Is the compression lossy or lossless? +
Lowering the quality is lossy, meaning some detail is dropped to save space, which is how JPEG and WebP shrink so well. PNG stays lossless, so for a big size cut on a photo it usually helps to export as JPEG instead.
What image formats can I compress? +
JPEG, PNG, GIF, and WebP all work. JPEG and WebP compress the most because they are built for photos. The download keeps the format unless you are working with a lossless one where a lossy format would shrink it further.
Is there a file size limit? +
Yes, 15 MB per image going in. That covers high-resolution phone photos and most images. The whole point of the tool is that the file coming out is smaller than what you started with.
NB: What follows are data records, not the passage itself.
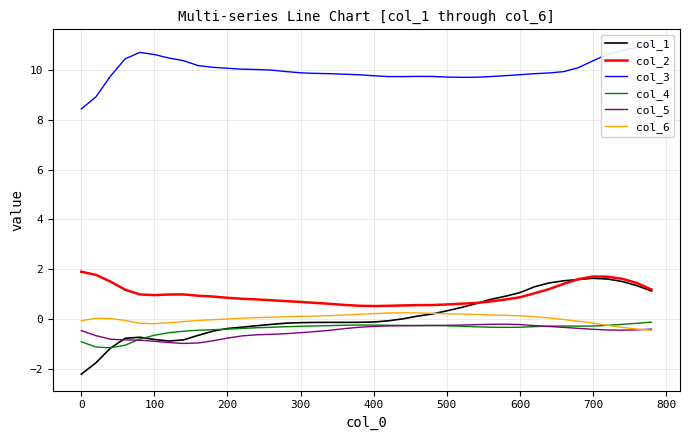

What is the minimum value for col_6?

-0.4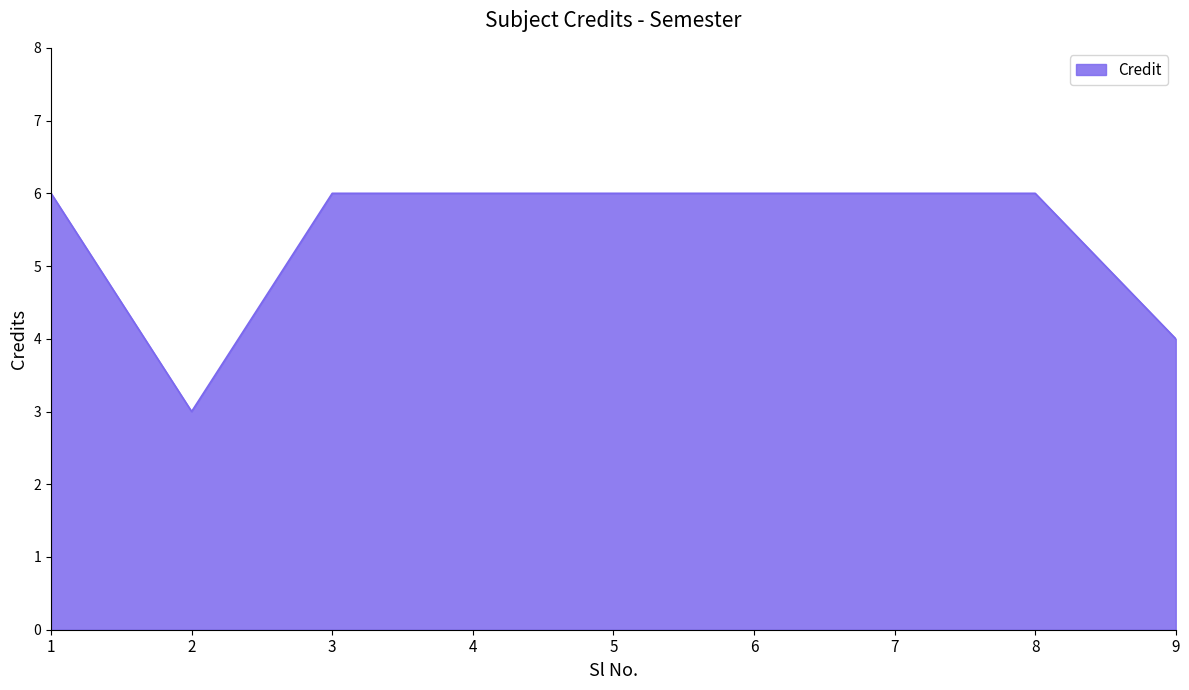

Approximately how many times larger is the value at 3 compared to 9?

1.5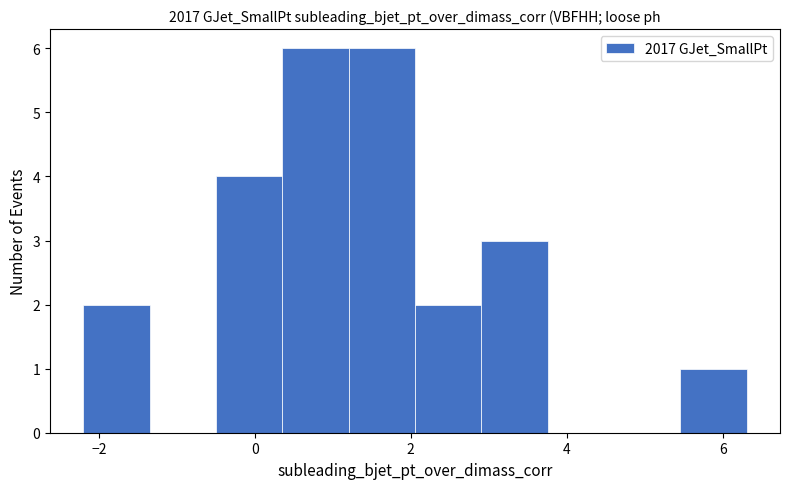

Reading left to right, transcribe this chart: for each bar, give the range it covers on the x-axis and its height. Neither the bar edges nor the heights are printed on the chart, so give them approximately, as read against the axes.

-2.2 to -1.4: 2
-1.4 to -0.4: 0
-0.4 to 0.4: 4
0.4 to 1.2: 6
1.2 to 2.0: 6
2.0 to 3.0: 2
3.0 to 3.8: 3
3.8 to 4.6: 0
4.6 to 5.4: 0
5.4 to 6.4: 1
Will I lose much quality? +
You control that with the slider, and the live preview shows the result before you download. A small quality reduction often cuts the file size a lot with almost no visible difference, so you can stop where the picture still looks good to you.
Can I compress images on my phone? +
Yes. The tool works in mobile browsers on iOS and Android. Pick a photo, drag the quality slider, watch the size drop, and download the smaller version to your device.
Does compressing change the image dimensions? +
The quality slider reduces the file size without changing the width and height. If you also want fewer pixels, crop the image first and then compress.
How do I get a link to the compressed image? +
After compressing, click Get shareable link. That uploads the smaller result and copies a short URL to your clipboard for pasting into chat, a doc, or a ticket. If you never click it, nothing is uploaded.